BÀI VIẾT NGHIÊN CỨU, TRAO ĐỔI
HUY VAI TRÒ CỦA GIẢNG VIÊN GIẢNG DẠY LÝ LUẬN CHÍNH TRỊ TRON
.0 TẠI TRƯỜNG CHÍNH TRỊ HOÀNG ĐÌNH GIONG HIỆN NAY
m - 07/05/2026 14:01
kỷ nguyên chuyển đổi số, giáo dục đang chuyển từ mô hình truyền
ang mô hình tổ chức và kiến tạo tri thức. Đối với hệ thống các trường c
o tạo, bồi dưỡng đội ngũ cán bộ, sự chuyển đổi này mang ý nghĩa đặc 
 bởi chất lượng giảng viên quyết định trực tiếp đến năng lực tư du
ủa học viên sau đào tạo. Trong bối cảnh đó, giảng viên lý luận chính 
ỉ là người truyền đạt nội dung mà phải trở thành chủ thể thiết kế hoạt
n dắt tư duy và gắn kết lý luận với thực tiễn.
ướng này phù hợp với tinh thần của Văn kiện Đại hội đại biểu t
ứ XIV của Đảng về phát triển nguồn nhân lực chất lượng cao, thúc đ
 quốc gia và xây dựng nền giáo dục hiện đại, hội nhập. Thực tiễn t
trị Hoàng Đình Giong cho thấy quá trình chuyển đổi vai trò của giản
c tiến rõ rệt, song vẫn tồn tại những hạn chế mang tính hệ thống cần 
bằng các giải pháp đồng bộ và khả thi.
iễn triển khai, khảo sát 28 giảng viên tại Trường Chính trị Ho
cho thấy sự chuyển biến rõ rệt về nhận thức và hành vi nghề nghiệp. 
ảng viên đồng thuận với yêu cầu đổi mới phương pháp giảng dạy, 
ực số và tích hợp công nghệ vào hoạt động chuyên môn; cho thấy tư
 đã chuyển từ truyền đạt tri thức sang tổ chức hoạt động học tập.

━━━━━━━━━━━━━━━━━━━━

* _EXERCISE AIM_
In the listing, find every line with the word "tiễn" and state how many there are, nothing more.

* _SOLUTION TO THE PROBLEM_
2